The US government made it tougher on Wednesday for Americans to visit Cuba and do business in the country, making good on a pledge by President Donald Trump to roll back his Democratic predecessor’s move toward warmer ties with Havana.

The restrictions, which take effect on Thursday, are aimed at preventing the military, intelligence and security arms of Cuba’s Communist government from benefiting from American tourists and trade, the White House said.

They fill in the regulatory detail on a Trump policy speech in June, in which the Republican president called for a tightening of restrictions. He said then that the Cuban government continued to oppress its people and former President Barack Obama had made too many concessions in his 2014 diplomatic breakthrough with Washington’s former Cold War foe.

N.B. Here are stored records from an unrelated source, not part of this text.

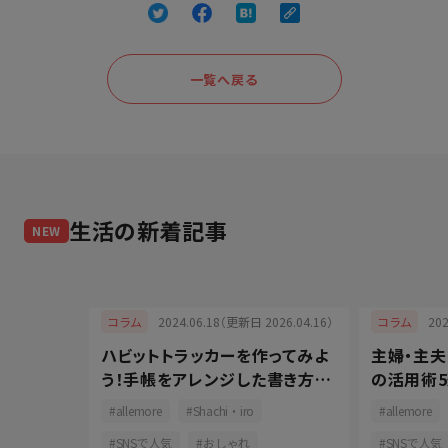
一覧へ戻る
生活
の新着記事
NEW
2024.06.18（更新日 2026.04.16）
20
コラム
コラム
ハビットトラッカーを作ってみよ
主婦・主
025.05.08）
う！手帳をアレンジした書き方と
の活用術5
るものづく
長続きの秘訣
コツをご
allemore
Shachi・iro
allemore
して快適
SNSで人気
おしゃれ
SNSで人気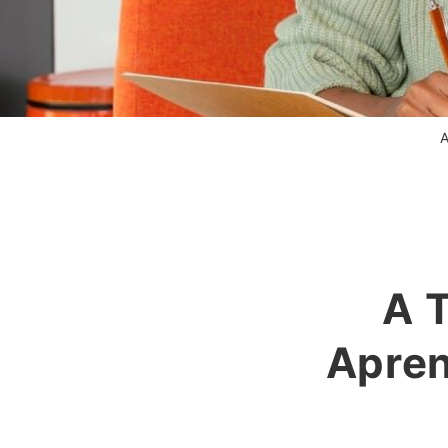
A
A 
Apren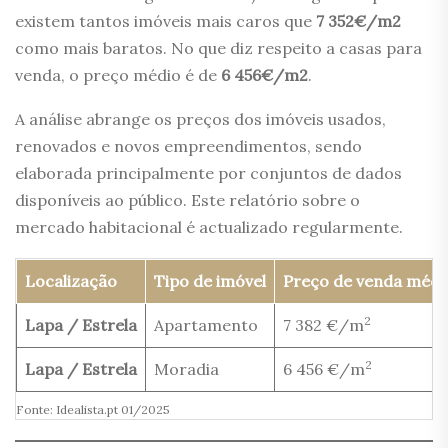
existem tantos imóveis mais caros que
7 352€/m2
como mais baratos. No que diz respeito a casas para
venda, o preço médio é de
6 456€/m2
.
A análise abrange os preços dos imóveis usados,
renovados e novos empreendimentos, sendo
elaborada principalmente por conjuntos de dados
disponíveis ao público. Este relatório sobre o
mercado habitacional é actualizado regularmente.
Localização
Tipo de imóvel
Preço de venda médi
2
Lapa / Estrela
Apartamento
7 382 €/m
2
Lapa / Estrela
Moradia
6 456 €/m
Fonte: Idealista.pt 01/2025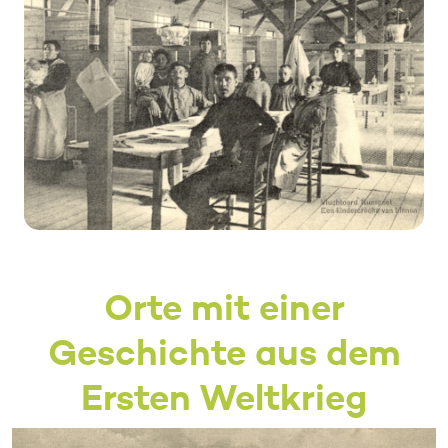
Orte mit einer
Geschichte aus dem
Ersten Weltkrieg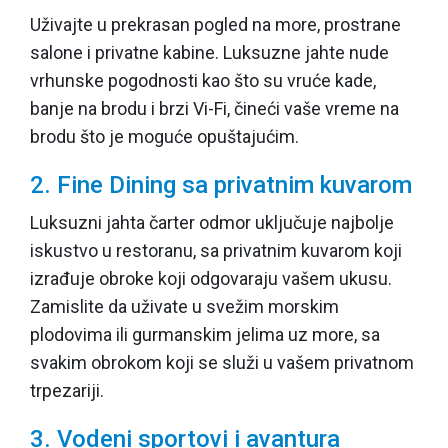
Uživajte u prekrasan pogled na more, prostrane
salone i privatne kabine. Luksuzne jahte nude
vrhunske pogodnosti kao što su vruće kade,
banje na brodu i brzi Vi-Fi, čineći vaše vreme na
brodu što je moguće opuštajućim.
2. Fine Dining sa privatnim kuvarom
Luksuzni jahta čarter odmor uključuje najbolje
iskustvo u restoranu, sa privatnim kuvarom koji
izrađuje obroke koji odgovaraju vašem ukusu.
Zamislite da uživate u svežim morskim
plodovima ili gurmanskim jelima uz more, sa
svakim obrokom koji se služi u vašem privatnom
trpezariji.
3. Vodeni sportovi i avantura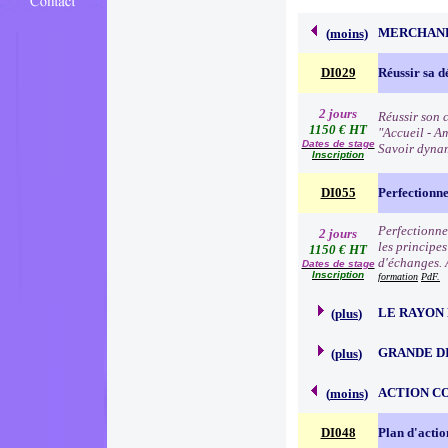
MERCHAND
(
moins
)
DI029
Réussir sa d
2 jours
Réussir son c
1150 € HT
"Accueil - Am
Dates de stage
Savoir dynam
Inscription
DI055
Perfectionn
Perfectionne
2 jours
les principe
1150 € HT
d'échanges. 
Dates de stage
Inscription
formation
PdF.
LE RAYON 
(
plus
)
GRANDE D
(
plus
)
ACTION C
(
moins
)
DI048
Plan d'acti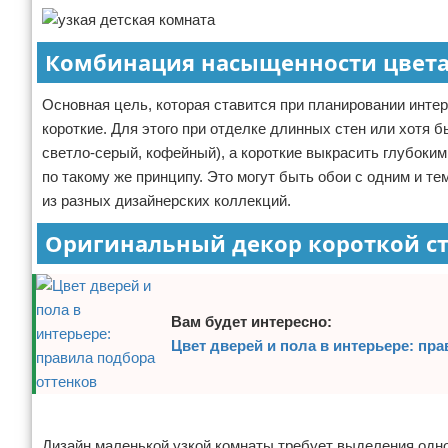
Комбинация насыщенности цвета
Основная цель, которая ставится при планировании инте
короткие. Для этого при отделке длинных стен или хотя 
светло-серый, кофейный), а короткие выкрасить глубоким
по такому же принципу. Это могут быть обои с одним и т
из разных дизайнерских коллекций.
Оригинальный декор короткой с
Вам будет интересно:
Цвет дверей и пола в интерьере: пр
Реклама
Дизайн маленькой узкой комнаты требует выделения одн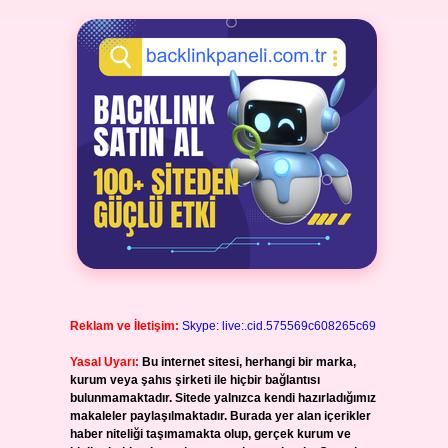
Reklam ve İletişim:
Skype: live:.cid.575569c608265c69
Yasal Uyarı:
Bu internet sitesi, herhangi bir marka,
kurum veya şahıs şirketi ile hiçbir bağlantısı
bulunmamaktadır. Sitede yalnızca kendi hazırladığımız
makaleler paylaşılmaktadır. Burada yer alan içerikler
haber niteliği taşımamakta olup, gerçek kurum ve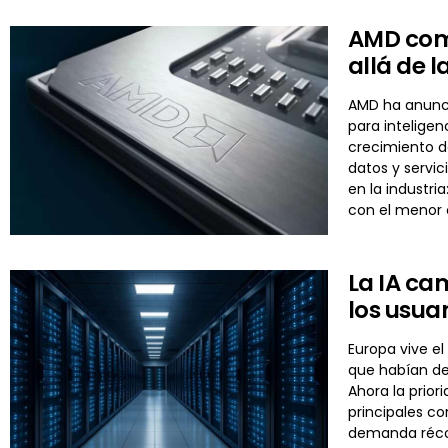
AMD comp
allá de 
AMD ha anuncia
para inteligen
crecimiento d
datos y servi
en la industri
con el menor
La IA ca
los usua
Europa vive el
que habían de
Ahora la prior
principales c
demanda récor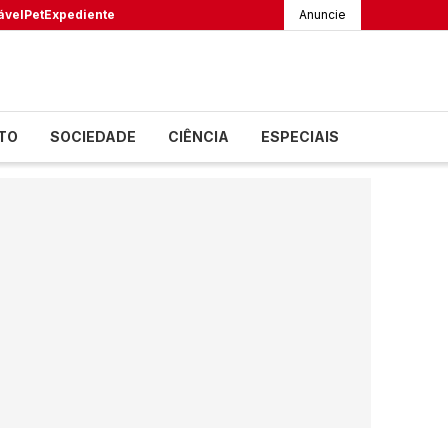
ável
Pet
Expediente
Anuncie
TO
SOCIEDADE
CIÊNCIA
ESPECIAIS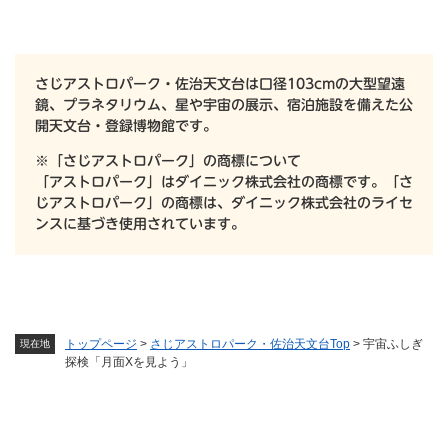
さじアストロパーク・佐治天文台は口径103cmの大型望遠
鏡、プラネタリウム、星や宇宙の展示、宿泊施設を備えた公
開天文台・登録博物館です。
※「さじアストロパーク」の商標について
「アストロパーク」はダイニック株式会社の商標です。「さ
じアストロパーク」の商標は、ダイニック株式会社のライセ
ンスに基づき使用されています。
トップページ
>
さじアストロパーク・佐治天文台Top
>
宇宙ふしぎ
現在地
探検「月面Xを見よう」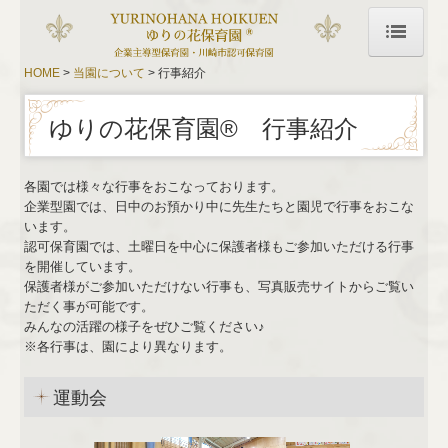
HOME
当園について
行事紹介
HOME
ゆりの花保育園® 行事紹介
当園について
当園について
各園では様々な行事をおこなっております。
企業型園では、日中のお預かり中に先生たちと園児で行事をおこな
各園のご案内
います。
認可保育園では、土曜日を中心に保護者様もご参加いただける行事
きらきらスマイル保育園
を開催しています。
保護者様がご参加いただけない行事も、写真販売サイトからご覧い
感染症情報
ただく事が可能です。
みんなの活躍の様子をぜひご覧ください♪
地域の皆様へ
※各行事は、園により異なります。
行事紹介
運動会
不適切な保育に関する取り組みについて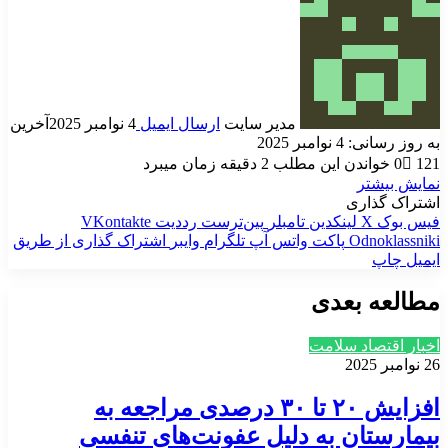
مدیر سایت
ارسال ایمیل
4 نوامبر 2025
آخرین
به روز رسانی: 4 نوامبر 2025
121
0
خواندن این مطلب 2 دقیقه زمان میبرد
نمایش بیشتر
اشتراک گذاری
فیس بوک
X
لینکدین
‫تامبلر
‫پین‌ترست
‫رددیت
‫VKontakte
‫Odnoklassniki
پاکت
واتس آپ
تلگرام
وایبر
اشتراک گذاری از طریق
ایمیل
چاپ
مطالعه بعدی
اخبار اقتصاد سلامت
26 نوامبر 2025
افزایش ۲۰ تا ۳۰ درصدی مراجعه به
بیمارستان به دلیل عفونت‌های تنفسی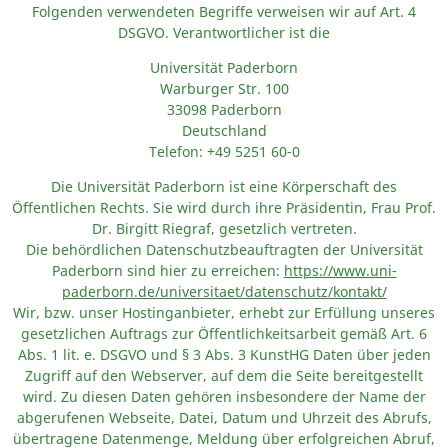
Folgenden verwendeten Begriffe verweisen wir auf Art. 4
DSGVO. Verantwortlicher ist die
Universität Paderborn
Warburger Str. 100
33098 Paderborn
Deutschland
Telefon: +49 5251 60-0
Die Universität Paderborn ist eine Körperschaft des
Öffentlichen Rechts. Sie wird durch ihre Präsidentin, Frau Prof.
Dr. Birgitt Riegraf, gesetzlich vertreten.
Die behördlichen Datenschutzbeauftragten der Universität
Paderborn sind hier zu erreichen:
https://www.uni-
paderborn.de/universitaet/datenschutz/kontakt/
Wir, bzw. unser Hostinganbieter, erhebt zur Erfüllung unseres
gesetzlichen Auftrags zur Öffentlichkeitsarbeit gemäß Art. 6
Abs. 1 lit. e. DSGVO und § 3 Abs. 3 KunstHG Daten über jeden
Zugriff auf den Webserver, auf dem die Seite bereitgestellt
wird. Zu diesen Daten gehören insbesondere der Name der
abgerufenen Webseite, Datei, Datum und Uhrzeit des Abrufs,
übertragene Datenmenge, Meldung über erfolgreichen Abruf,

The regulations include a ban on Americans doing business with some 180 Cuban government entities, holding companies, and tourism companies. The list includes 83 state-owned hotels, including famous hotels in Old Havana such as Ernest Hemingway’s erstwhile favorite haunt the Hotel Ambos Mundos, as well as the city’s new luxury shopping mall.

“All these measures hurt the Cuban people,” said Cuba’s Foreign Ministry chief for U.S. Affairs Josefina Vidal. She said that government revenue funds Cuba’s free education and healthcare systems.

Speaking to reporters in Havana, she called the list “arbitrary” and the regulations a further “setback” in U.S.-Cuban relations.

The new rules were criticized as too lax by Republican leaders who favor a hard line, but as counterproductive by those who agreed with Obama’s rationale for the detente: that Washington’s many decades of isolating the Caribbean island failed to force change.

The Cuban hotels listed included those run by military-linked chains Gaviota and Habaguanex. Republican Senator Marco Rubio of Florida, a Cuban-American, said the list failed to go far enough because it omitted companies like Gran Caribe Hotel Group and Cubanacan that have ties to the Cuban government.

Democratic Senator Patrick Leahy said the regulations were unfair to Cuba, coming as Trump was being “feted in Beijing” by a Communist government “in a country to which Americans can travel freely.”

“The hypocrisy of the White House ideologues is glaring,” Leahy said in a statement.